PROMPT: Return every line of the rows below word for word, keeping them in the order given.

Start of RECORDS FOR THE EXERCISE

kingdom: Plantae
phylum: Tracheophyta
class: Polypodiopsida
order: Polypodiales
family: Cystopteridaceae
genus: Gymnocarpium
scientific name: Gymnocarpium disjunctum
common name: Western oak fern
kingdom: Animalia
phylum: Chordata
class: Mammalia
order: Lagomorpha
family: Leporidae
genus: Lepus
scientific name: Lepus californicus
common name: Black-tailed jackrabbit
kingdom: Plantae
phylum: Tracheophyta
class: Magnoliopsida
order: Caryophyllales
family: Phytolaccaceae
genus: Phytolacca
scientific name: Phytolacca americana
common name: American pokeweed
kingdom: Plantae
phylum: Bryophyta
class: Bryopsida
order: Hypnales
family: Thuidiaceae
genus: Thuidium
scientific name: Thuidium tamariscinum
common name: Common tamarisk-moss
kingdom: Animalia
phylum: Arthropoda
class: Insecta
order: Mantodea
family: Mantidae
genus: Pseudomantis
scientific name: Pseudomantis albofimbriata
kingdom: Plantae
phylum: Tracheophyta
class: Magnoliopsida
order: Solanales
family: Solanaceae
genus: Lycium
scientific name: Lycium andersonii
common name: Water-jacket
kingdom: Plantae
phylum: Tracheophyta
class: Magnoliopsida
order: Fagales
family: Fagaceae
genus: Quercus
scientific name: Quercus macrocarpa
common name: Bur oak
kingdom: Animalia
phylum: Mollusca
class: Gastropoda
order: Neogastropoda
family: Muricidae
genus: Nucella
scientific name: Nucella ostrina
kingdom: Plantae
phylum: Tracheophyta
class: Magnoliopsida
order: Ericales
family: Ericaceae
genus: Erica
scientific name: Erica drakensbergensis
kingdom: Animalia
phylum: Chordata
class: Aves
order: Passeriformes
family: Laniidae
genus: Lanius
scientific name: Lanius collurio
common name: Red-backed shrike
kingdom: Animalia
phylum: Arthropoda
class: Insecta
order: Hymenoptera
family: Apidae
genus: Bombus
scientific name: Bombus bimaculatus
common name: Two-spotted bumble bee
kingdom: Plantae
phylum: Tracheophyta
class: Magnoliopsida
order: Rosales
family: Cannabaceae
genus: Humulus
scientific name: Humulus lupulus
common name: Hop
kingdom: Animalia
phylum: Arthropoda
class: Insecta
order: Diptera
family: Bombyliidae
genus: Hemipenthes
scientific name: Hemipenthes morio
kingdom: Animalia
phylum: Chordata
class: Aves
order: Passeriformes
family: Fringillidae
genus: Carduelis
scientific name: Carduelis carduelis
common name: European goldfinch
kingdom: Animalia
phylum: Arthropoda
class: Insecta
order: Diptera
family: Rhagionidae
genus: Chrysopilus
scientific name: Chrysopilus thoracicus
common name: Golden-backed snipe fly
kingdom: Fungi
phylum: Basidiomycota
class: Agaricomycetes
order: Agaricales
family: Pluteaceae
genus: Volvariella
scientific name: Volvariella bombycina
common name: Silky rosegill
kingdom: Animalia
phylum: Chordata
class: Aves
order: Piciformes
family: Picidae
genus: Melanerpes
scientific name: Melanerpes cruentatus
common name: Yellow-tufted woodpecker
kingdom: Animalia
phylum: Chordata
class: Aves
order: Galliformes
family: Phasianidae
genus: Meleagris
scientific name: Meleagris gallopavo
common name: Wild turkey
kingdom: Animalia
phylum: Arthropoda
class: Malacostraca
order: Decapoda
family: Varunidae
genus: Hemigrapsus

End of RECORDS FOR THE EXERCISE

RESULT:
kingdom: Plantae
phylum: Tracheophyta
class: Polypodiopsida
order: Polypodiales
family: Cystopteridaceae
genus: Gymnocarpium
scientific name: Gymnocarpium disjunctum
common name: Western oak fern
kingdom: Animalia
phylum: Chordata
class: Mammalia
order: Lagomorpha
family: Leporidae
genus: Lepus
scientific name: Lepus californicus
common name: Black-tailed jackrabbit
kingdom: Plantae
phylum: Tracheophyta
class: Magnoliopsida
order: Caryophyllales
family: Phytolaccaceae
genus: Phytolacca
scientific name: Phytolacca americana
common name: American pokeweed
kingdom: Plantae
phylum: Bryophyta
class: Bryopsida
order: Hypnales
family: Thuidiaceae
genus: Thuidium
scientific name: Thuidium tamariscinum
common name: Common tamarisk-moss
kingdom: Animalia
phylum: Arthropoda
class: Insecta
order: Mantodea
family: Mantidae
genus: Pseudomantis
scientific name: Pseudomantis albofimbriata
kingdom: Plantae
phylum: Tracheophyta
class: Magnoliopsida
order: Solanales
family: Solanaceae
genus: Lycium
scientific name: Lycium andersonii
common name: Water-jacket
kingdom: Plantae
phylum: Tracheophyta
class: Magnoliopsida
order: Fagales
family: Fagaceae
genus: Quercus
scientific name: Quercus macrocarpa
common name: Bur oak
kingdom: Animalia
phylum: Mollusca
class: Gastropoda
order: Neogastropoda
family: Muricidae
genus: Nucella
scientific name: Nucella ostrina
kingdom: Plantae
phylum: Tracheophyta
class: Magnoliopsida
order: Ericales
family: Ericaceae
genus: Erica
scientific name: Erica drakensbergensis
kingdom: Animalia
phylum: Chordata
class: Aves
order: Passeriformes
family: Laniidae
genus: Lanius
scientific name: Lanius collurio
common name: Red-backed shrike
kingdom: Animalia
phylum: Arthropoda
class: Insecta
order: Hymenoptera
family: Apidae
genus: Bombus
scientific name: Bombus bimaculatus
common name: Two-spotted bumble bee
kingdom: Plantae
phylum: Tracheophyta
class: Magnoliopsida
order: Rosales
family: Cannabaceae
genus: Humulus
scientific name: Humulus lupulus
common name: Hop
kingdom: Animalia
phylum: Arthropoda
class: Insecta
order: Diptera
family: Bombyliidae
genus: Hemipenthes
scientific name: Hemipenthes morio
kingdom: Animalia
phylum: Chordata
class: Aves
order: Passeriformes
family: Fringillidae
genus: Carduelis
scientific name: Carduelis carduelis
common name: European goldfinch
kingdom: Animalia
phylum: Arthropoda
class: Insecta
order: Diptera
family: Rhagionidae
genus: Chrysopilus
scientific name: Chrysopilus thoracicus
common name: Golden-backed snipe fly
kingdom: Fungi
phylum: Basidiomycota
class: Agaricomycetes
order: Agaricales
family: Pluteaceae
genus: Volvariella
scientific name: Volvariella bombycina
common name: Silky rosegill
kingdom: Animalia
phylum: Chordata
class: Aves
order: Piciformes
family: Picidae
genus: Melanerpes
scientific name: Melanerpes cruentatus
common name: Yellow-tufted woodpecker
kingdom: Animalia
phylum: Chordata
class: Aves
order: Galliformes
family: Phasianidae
genus: Meleagris
scientific name: Meleagris gallopavo
common name: Wild turkey
kingdom: Animalia
phylum: Arthropoda
class: Malacostraca
order: Decapoda
family: Varunidae
genus: Hemigrapsus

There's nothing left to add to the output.